Nos très chères forêts

Le marché forestier français est de plus en plus orienté vers la forêt non productive (résidentiel, chasse, réserve naturelle) plutôt que vers l’exploitation du bois. Du coup, les prix ont encore fortement progressé (+8,5%) en 2004.
« Les superbes maisons de campagnes dans des domaines de 300 ha, les réserves de chasse et les collectivités locales qui cherchent à constituer des espaces de protection de la nature » tirent les prix des forêts vers le haut, explique Laurent Piermont, PDG de la société forestière de la Caisse des dépôts et consignations (CDC), qui présentait récemment le rapport annuel du marché des forêts.
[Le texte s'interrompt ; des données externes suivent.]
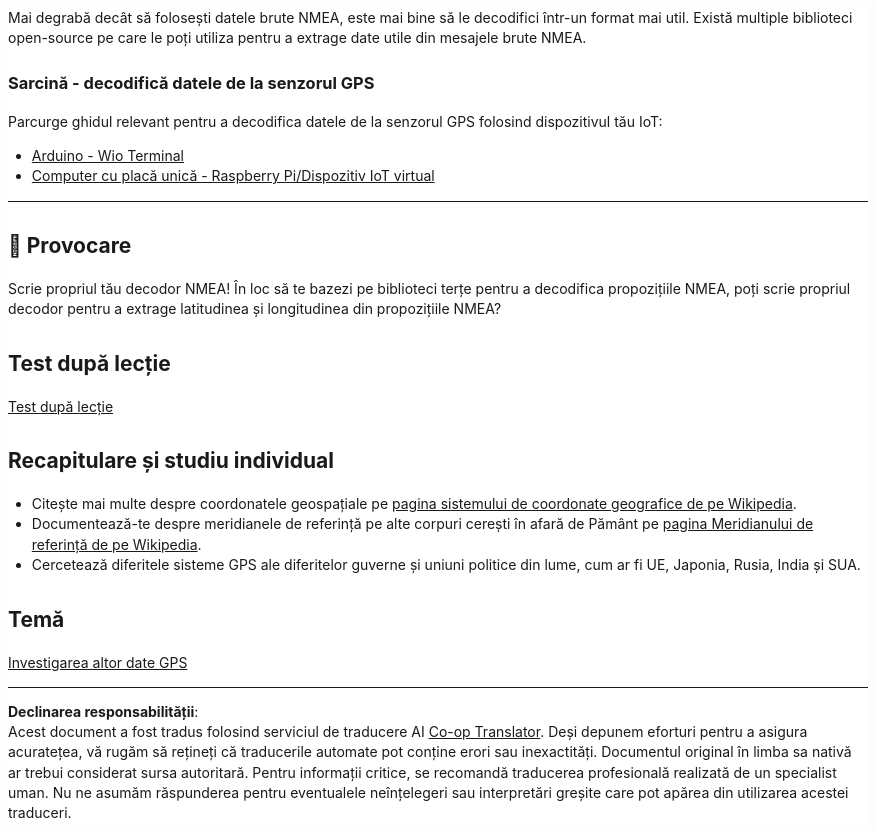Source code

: Mai degrabă decât să folosești datele brute NMEA, este mai bine să le decodifici într-un format mai util. Există multiple biblioteci open-source pe care le poți utiliza pentru a extrage date utile din mesajele brute NMEA.

### Sarcină - decodifică datele de la senzorul GPS

Parcurge ghidul relevant pentru a decodifica datele de la senzorul GPS folosind dispozitivul tău IoT:

* [Arduino - Wio Terminal](wio-terminal-gps-decode.md)
* [Computer cu placă unică - Raspberry Pi/Dispozitiv IoT virtual](single-board-computer-gps-decode.md)

---

## 🚀 Provocare

Scrie propriul tău decodor NMEA! În loc să te bazezi pe biblioteci terțe pentru a decodifica propozițiile NMEA, poți scrie propriul decodor pentru a extrage latitudinea și longitudinea din propozițiile NMEA?

## Test după lecție

[Test după lecție](https://black-meadow-040d15503.1.azurestaticapps.net/quiz/22)

## Recapitulare și studiu individual

* Citește mai multe despre coordonatele geospațiale pe [pagina sistemului de coordonate geografice de pe Wikipedia](https://wikipedia.org/wiki/Geographic_coordinate_system).
* Documentează-te despre meridianele de referință pe alte corpuri cerești în afară de Pământ pe [pagina Meridianului de referință de pe Wikipedia](https://wikipedia.org/wiki/Prime_meridian#Prime_meridian_on_other_planetary_bodies).
* Cercetează diferitele sisteme GPS ale diferitelor guverne și uniuni politice din lume, cum ar fi UE, Japonia, Rusia, India și SUA.

## Temă

[Investigarea altor date GPS](assignment.md)

---

**Declinarea responsabilității**:  
Acest document a fost tradus folosind serviciul de traducere AI [Co-op Translator](https://github.com/Azure/co-op-translator). Deși depunem eforturi pentru a asigura acuratețea, vă rugăm să rețineți că traducerile automate pot conține erori sau inexactități. Documentul original în limba sa nativă ar trebui considerat sursa autoritară. Pentru informații critice, se recomandă traducerea profesională realizată de un specialist uman. Nu ne asumăm răspunderea pentru eventualele neînțelegeri sau interpretări greșite care pot apărea din utilizarea acestei traduceri.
En résumé, ajoute-t-il, « les fonctions non productives commencent à concurrencer les fonctions productives de la forêt française ».
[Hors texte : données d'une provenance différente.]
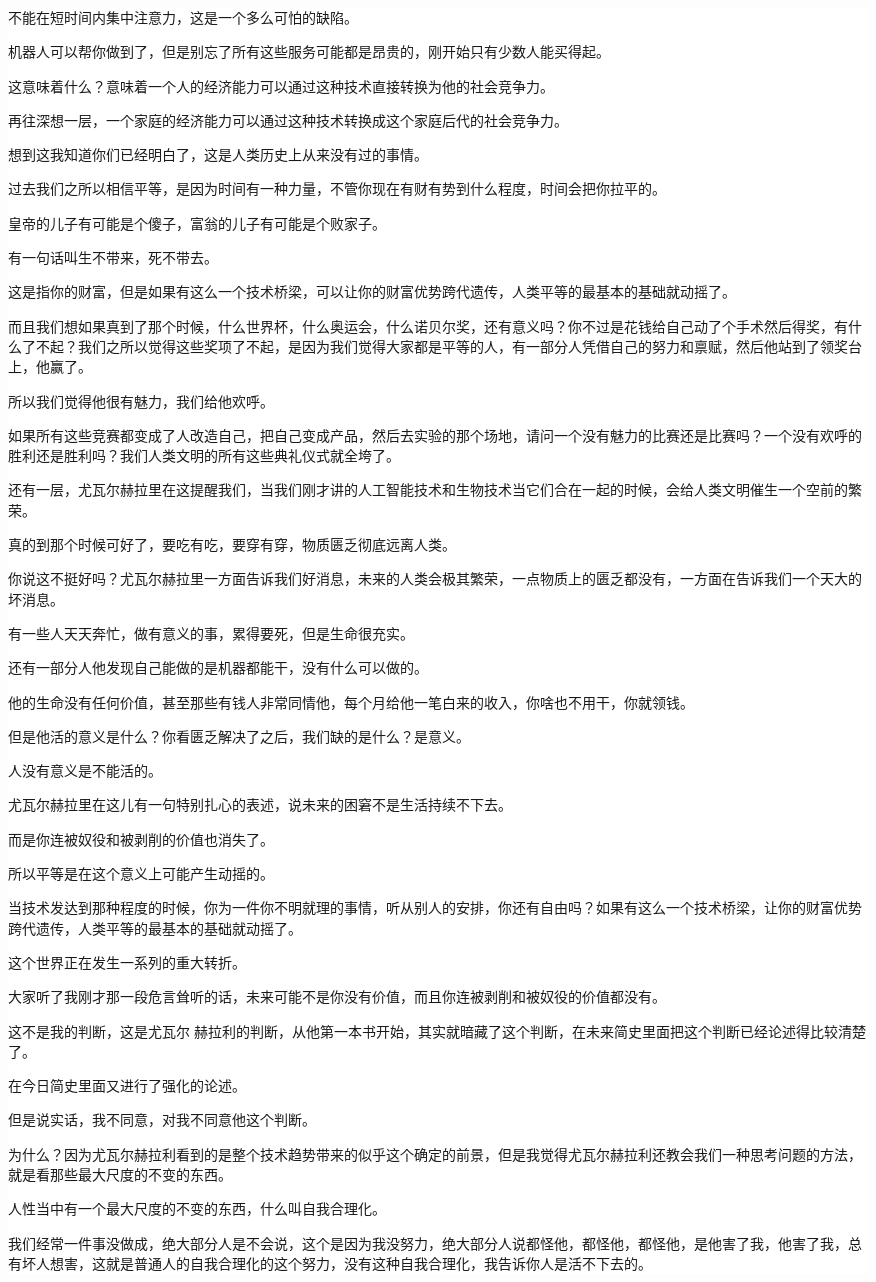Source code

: 不能在短时间内集中注意力，这是一个多么可怕的缺陷。

机器人可以帮你做到了，但是别忘了所有这些服务可能都是昂贵的，刚开始只有少数人能买得起。

这意味着什么？意味着一个人的经济能力可以通过这种技术直接转换为他的社会竞争力。

再往深想一层，一个家庭的经济能力可以通过这种技术转换成这个家庭后代的社会竞争力。

想到这我知道你们已经明白了，这是人类历史上从来没有过的事情。

过去我们之所以相信平等，是因为时间有一种力量，不管你现在有财有势到什么程度，时间会把你拉平的。

皇帝的儿子有可能是个傻子，富翁的儿子有可能是个败家子。

有一句话叫生不带来，死不带去。

这是指你的财富，但是如果有这么一个技术桥梁，可以让你的财富优势跨代遗传，人类平等的最基本的基础就动摇了。

而且我们想如果真到了那个时候，什么世界杯，什么奥运会，什么诺贝尔奖，还有意义吗？你不过是花钱给自己动了个手术然后得奖，有什么了不起？我们之所以觉得这些奖项了不起，是因为我们觉得大家都是平等的人，有一部分人凭借自己的努力和禀赋，然后他站到了领奖台上，他赢了。

所以我们觉得他很有魅力，我们给他欢呼。

如果所有这些竞赛都变成了人改造自己，把自己变成产品，然后去实验的那个场地，请问一个没有魅力的比赛还是比赛吗？一个没有欢呼的胜利还是胜利吗？我们人类文明的所有这些典礼仪式就全垮了。

还有一层，尤瓦尔赫拉里在这提醒我们，当我们刚才讲的人工智能技术和生物技术当它们合在一起的时候，会给人类文明催生一个空前的繁荣。

真的到那个时候可好了，要吃有吃，要穿有穿，物质匮乏彻底远离人类。

你说这不挺好吗？尤瓦尔赫拉里一方面告诉我们好消息，未来的人类会极其繁荣，一点物质上的匮乏都没有，一方面在告诉我们一个天大的坏消息。

有一些人天天奔忙，做有意义的事，累得要死，但是生命很充实。

还有一部分人他发现自己能做的是机器都能干，没有什么可以做的。

他的生命没有任何价值，甚至那些有钱人非常同情他，每个月给他一笔白来的收入，你啥也不用干，你就领钱。

但是他活的意义是什么？你看匮乏解决了之后，我们缺的是什么？是意义。

人没有意义是不能活的。

尤瓦尔赫拉里在这儿有一句特别扎心的表述，说未来的困窘不是生活持续不下去。

而是你连被奴役和被剥削的价值也消失了。

所以平等是在这个意义上可能产生动摇的。

当技术发达到那种程度的时候，你为一件你不明就理的事情，听从别人的安排，你还有自由吗？如果有这么一个技术桥梁，让你的财富优势跨代遗传，人类平等的最基本的基础就动摇了。

这个世界正在发生一系列的重大转折。

大家听了我刚才那一段危言耸听的话，未来可能不是你没有价值，而且你连被剥削和被奴役的价值都没有。

这不是我的判断，这是尤瓦尔 赫拉利的判断，从他第一本书开始，其实就暗藏了这个判断，在未来简史里面把这个判断已经论述得比较清楚了。

在今日简史里面又进行了强化的论述。

但是说实话，我不同意，对我不同意他这个判断。

为什么？因为尤瓦尔赫拉利看到的是整个技术趋势带来的似乎这个确定的前景，但是我觉得尤瓦尔赫拉利还教会我们一种思考问题的方法，就是看那些最大尺度的不变的东西。

人性当中有一个最大尺度的不变的东西，什么叫自我合理化。

我们经常一件事没做成，绝大部分人是不会说，这个是因为我没努力，绝大部分人说都怪他，都怪他，都怪他，是他害了我，他害了我，总有坏人想害，这就是普通人的自我合理化的这个努力，没有这种自我合理化，我告诉你人是活不下去的。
« La tempête est oubliée »
De fait le prix des forêts a connu en 2004 sa plus forte hausse (+8,5%) des 10 dernières années à l’exception de 1999, atteignant en moyenne 4 120 euros l’ha, selon l’étude réalisée avec la SCAFR, le bureau d’études des Sociétés d’aménagement foncier et d’établissement rural (Safer).
Au contraire, les prix du bois étaient en 2004 inférieurs de 30% à ceux de 1997, principalement à cause de la tempête de 1999 qui a mis à terre quatre années de production.
« Mais la tempête est désormais oubliée et le marché forestier est florissant, aussi bien en valeur qu’en nombre de transactions », ajoute M. Piermont qui relève une séparation de plus en plus nette des trois fonctions traditionnelles de la forêt : production, protection de la nature et utilisation sociale.
La fonction résidentielle des forêts est devenue de loin la plus importante sur le pourtour méditerranéen, la Sologne, la vallée de la Seine et autour des grands villes alors que la production de bois domine encore très largement dans le département des Landes.
37 % depuis 1998
Mais les forestiers français restent optimistes pour l’avenir puisque le marché annuel représente 100 millions de dollars dans le monde et la consommation de bois « explose » en Chine et en Inde.
Depuis 1998, les forêts se sont revalorisées de 52% en valeur courante et de 37% en valeur réelle (hors inflation).
L’an dernier, quelque 12 100 parcelles forestières représentant 107 000 hectares se sont négociées pour un montant total de 800 millions d’euros, soit une progression de 15% par rapport à 2003, année au cours de laquelle 11 100 parcelles (soit 93 200 hectares) ont été vendues pour 563 millions d’euros.
Par zone géographique, c’est le pourtour méditerranéen qui enregistre la plus forte hausse des prix d’une année sur l’autre (+11,8%) devant le Grand Ouest (+9,8%), le Centre-Bourgogne (+8,9%) et l’Aquitaine (+8,3%), l’Ile-de-France se contentant d’un modeste +3,6%.
Les principaux acheteurs de biens forestiers restent les personnes physiques qui interviennent sur 61% des transactions, alors que les personnes morales, comprenant les groupements forestiers, n’achètent que 11% des lots.